The Guildford bombings occurred only five days before the October 1974 United Kingdom general election. As all parties felt obliged to respond to the events, they contributed to the speedy and unchallenged passing of the Prevention of Terrorism Acts in November 1974.

The bombings were at the height of the Troubles in Northern Ireland. The Metropolitan Police were pressured to apprehend the IRA bombers responsible for the attacks in England. In December 1974, the police arrested three men and a woman, later known as the Guildford Four. One of the four, Gerry Conlon, had been in London at the time of the bombings, and had visited his mother's sister, Annie Maguire. A few days after the Guildford Four were arrested, the Metropolitan Police arrested Annie Maguire and her family, including Conlon's father, Patrick "Giuseppe" Conlon – the "Maguire Seven".

The Guildford Four were wrongfully convicted of the bombings in October 1975 and sentenced to life in prison. The Maguire Seven were wrongfully convicted of providing bomb-making material and other support in March 1976 and sentenced to terms varying between four and fourteen years.

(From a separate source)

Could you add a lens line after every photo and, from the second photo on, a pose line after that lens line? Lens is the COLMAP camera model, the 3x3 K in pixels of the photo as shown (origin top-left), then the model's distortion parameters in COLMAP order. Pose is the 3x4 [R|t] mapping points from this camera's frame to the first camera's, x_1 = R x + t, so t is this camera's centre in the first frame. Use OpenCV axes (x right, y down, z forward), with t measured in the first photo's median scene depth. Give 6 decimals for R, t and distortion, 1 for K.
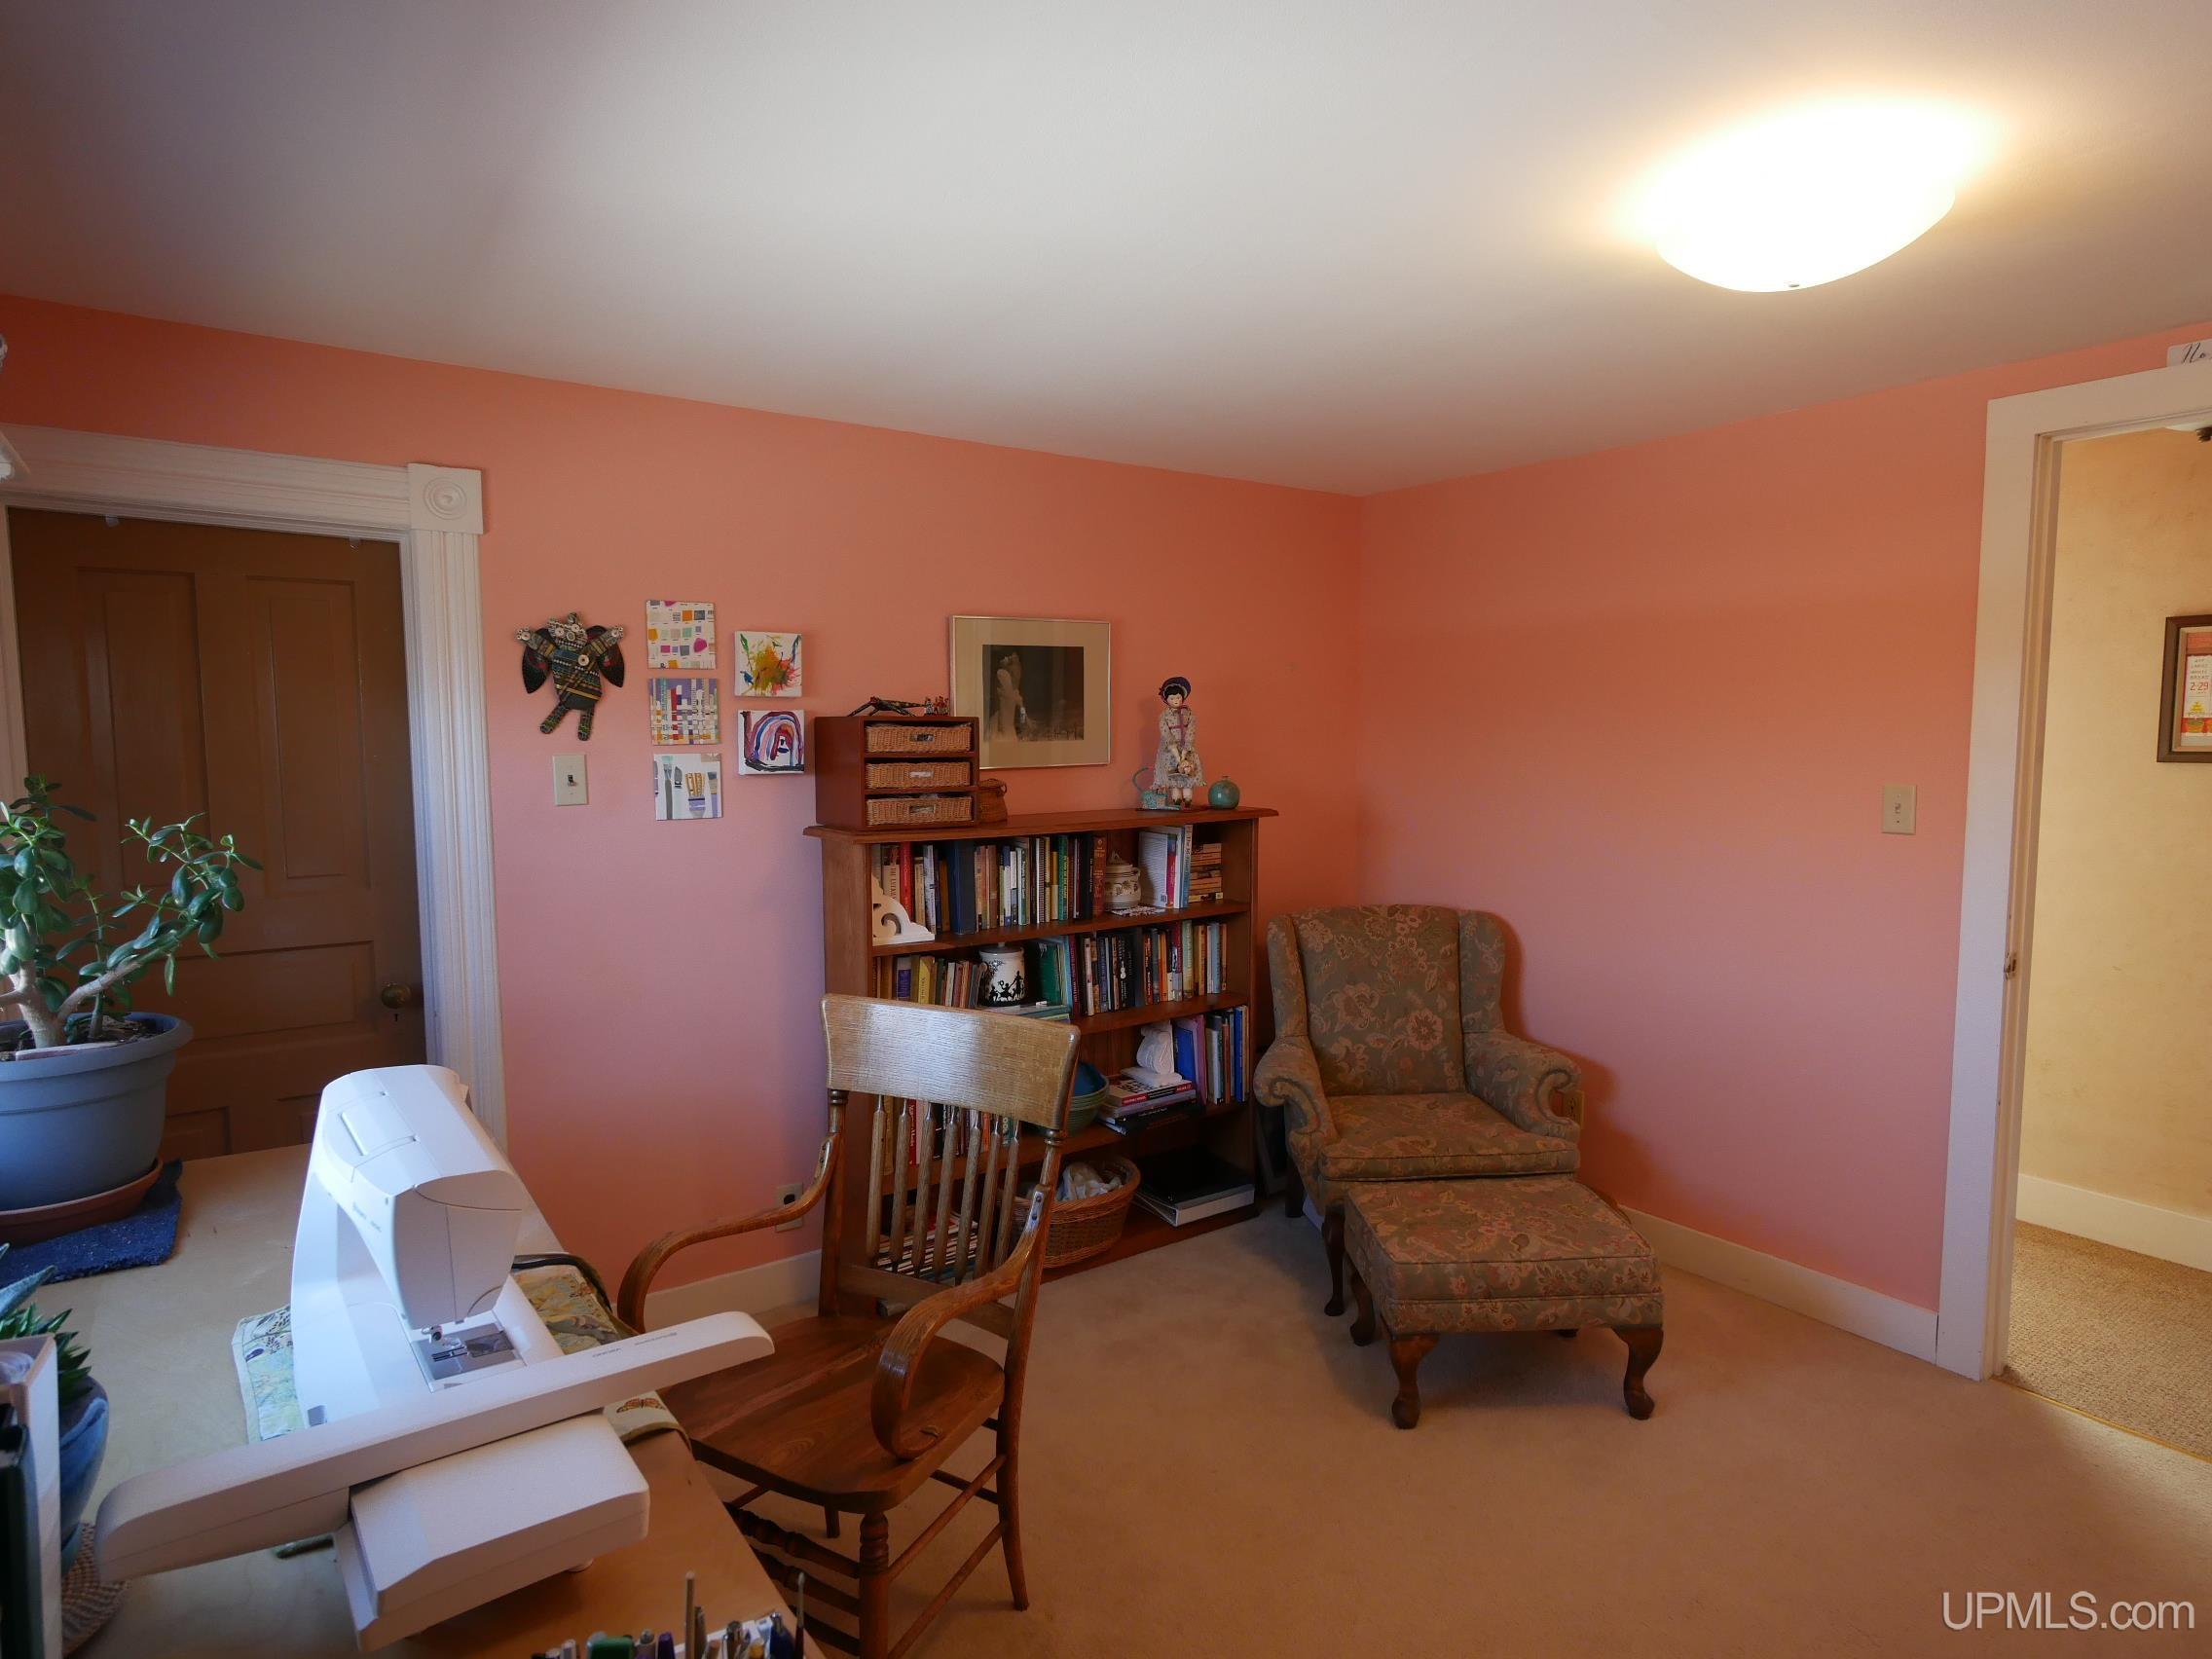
lens RADIAL K [[1245.5, 0, 1106.0], [0, 1245.5, 829.5], [0, 0, 1]] dist [-0.003533, -0.001201]
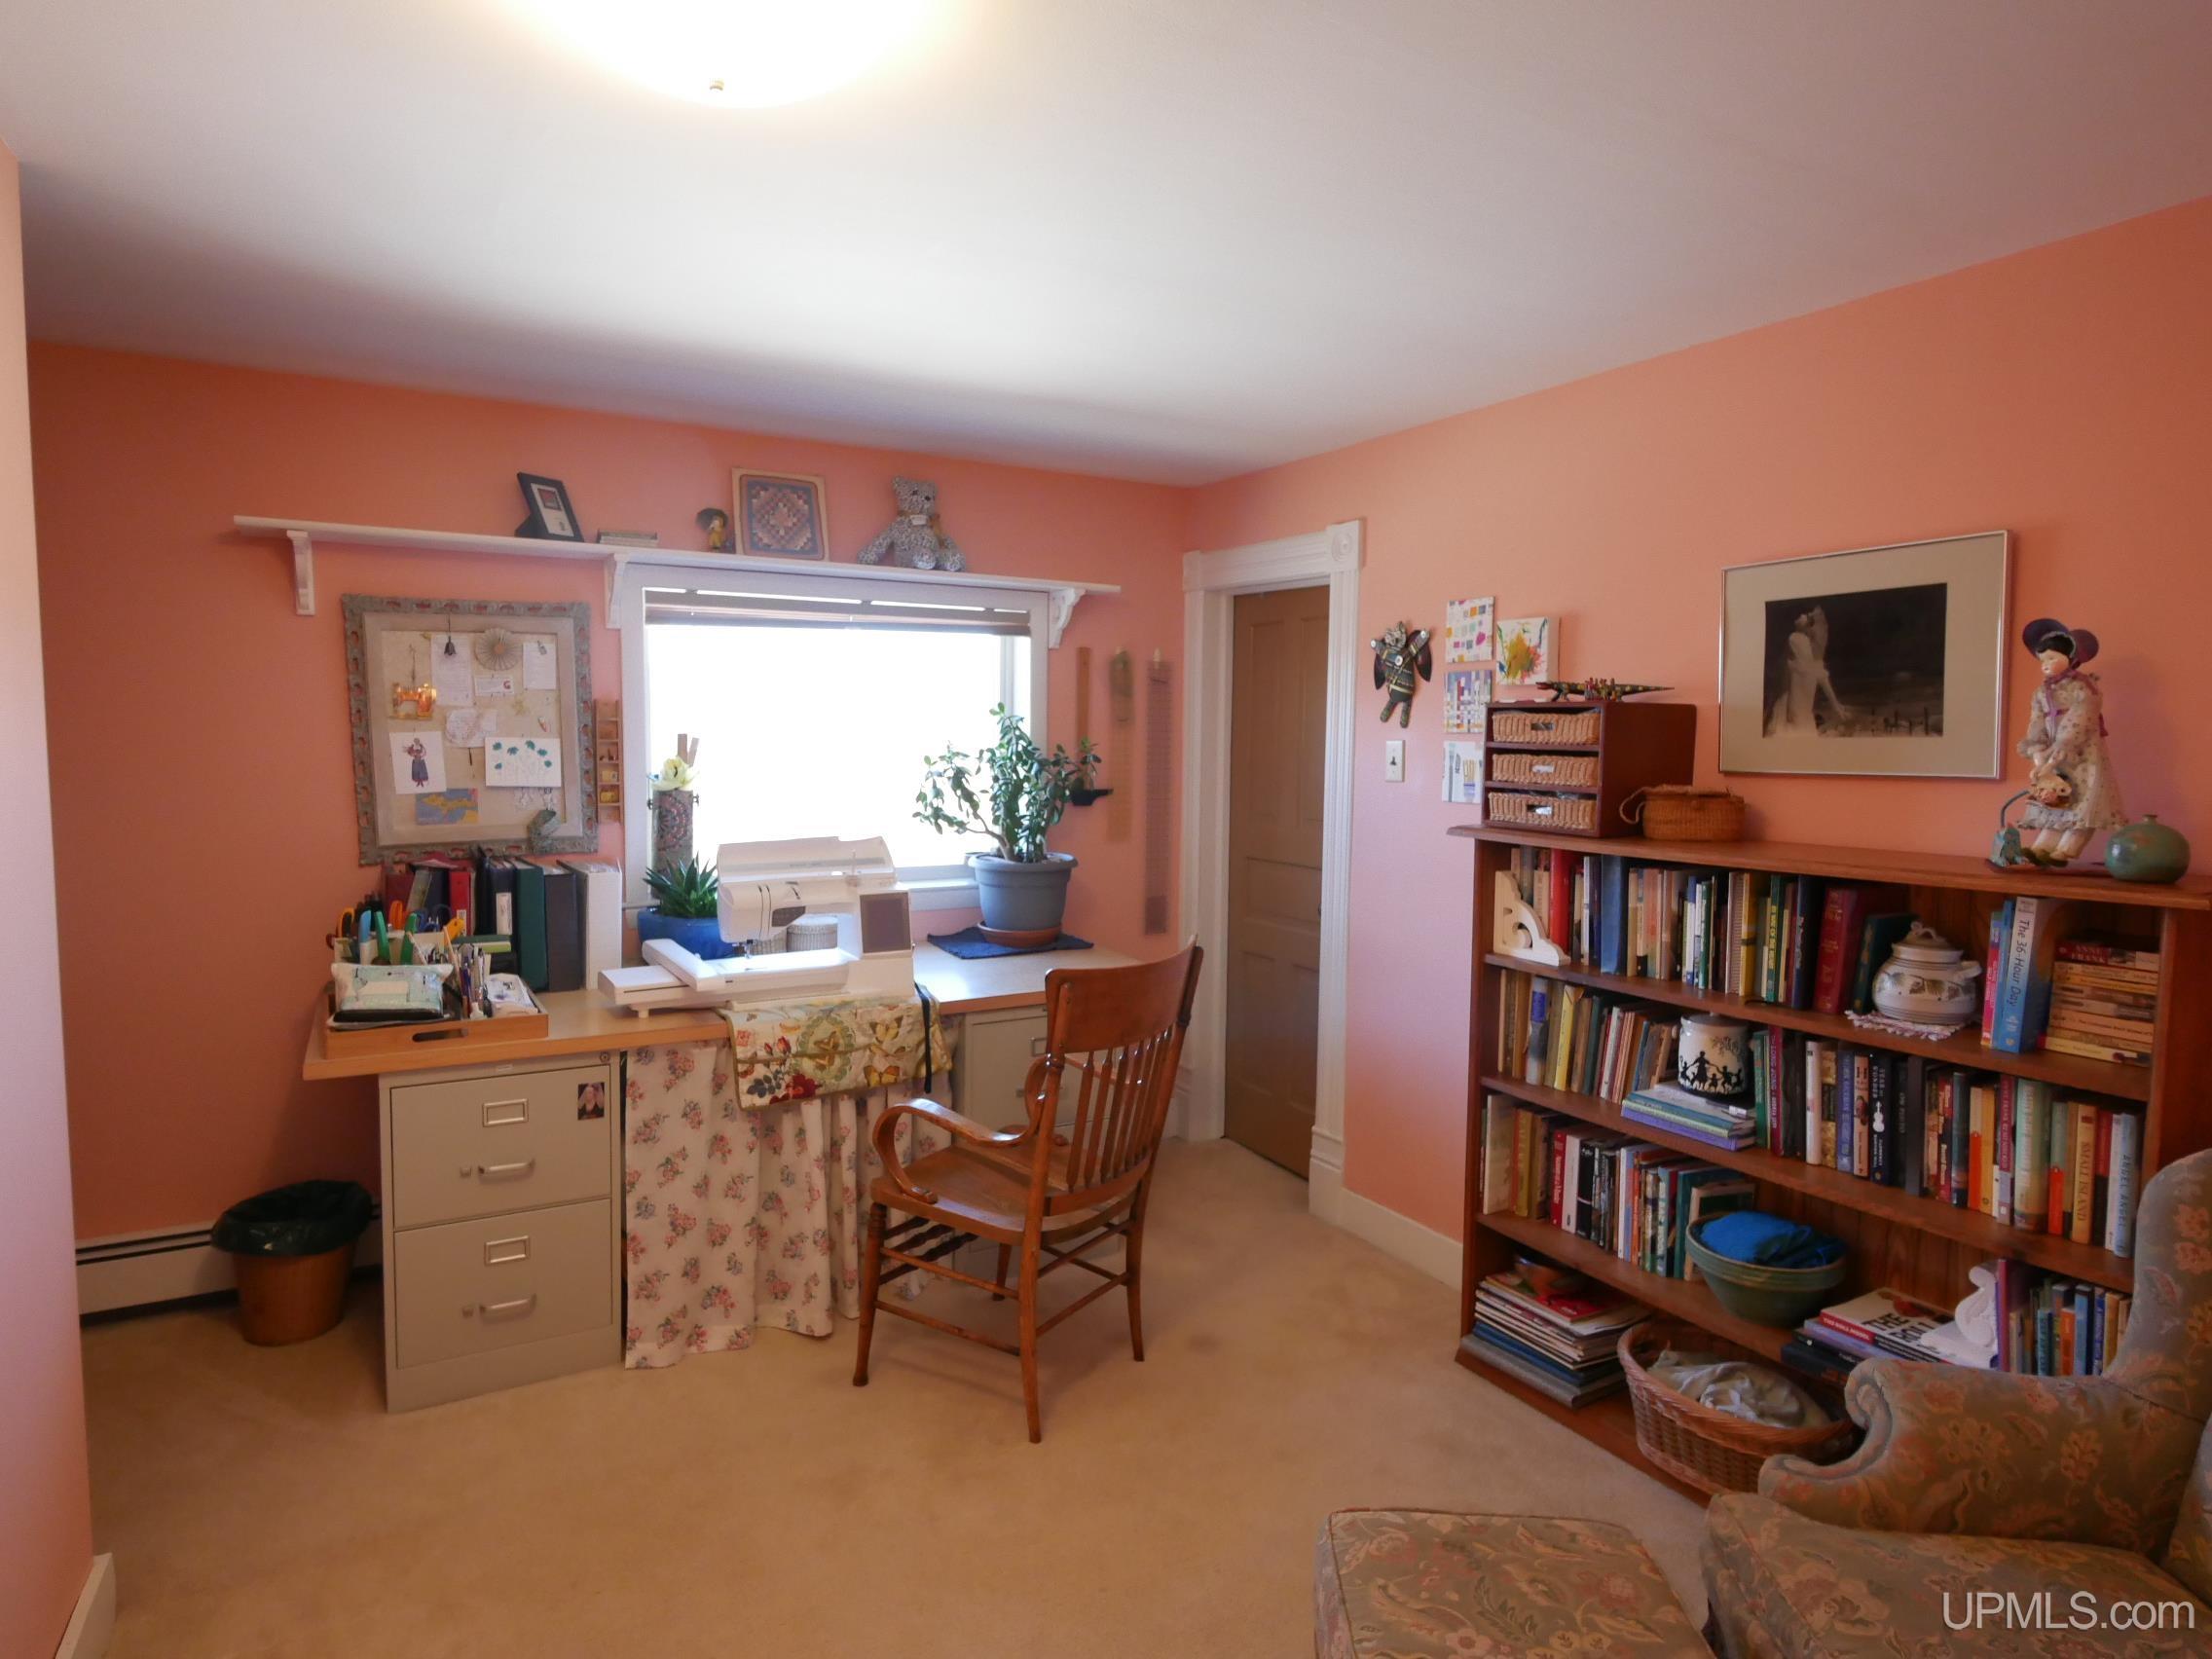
lens RADIAL K [[1245.5, 0, 1106.0], [0, 1245.5, 829.5], [0, 0, 1]] dist [-0.003533, -0.001201]
pose [[-0.094319, 0.080406, -0.992290, 0.733995], [-0.092814, 0.991682, 0.089179, -0.051167], [0.991206, 0.100510, -0.086072, 0.770771]]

The Guildford Four were held in prison for fifteen years, while Giuseppe Conlon died near the end of his third year of imprisonment. All the convictions were overturned years later in the appeal courts after it was proved the Guildford Four's convictions had been based on confessions obtained by torture (as were some Maguire Seven confessions), whilst evidence specifically clearing the Four was not reported by the police.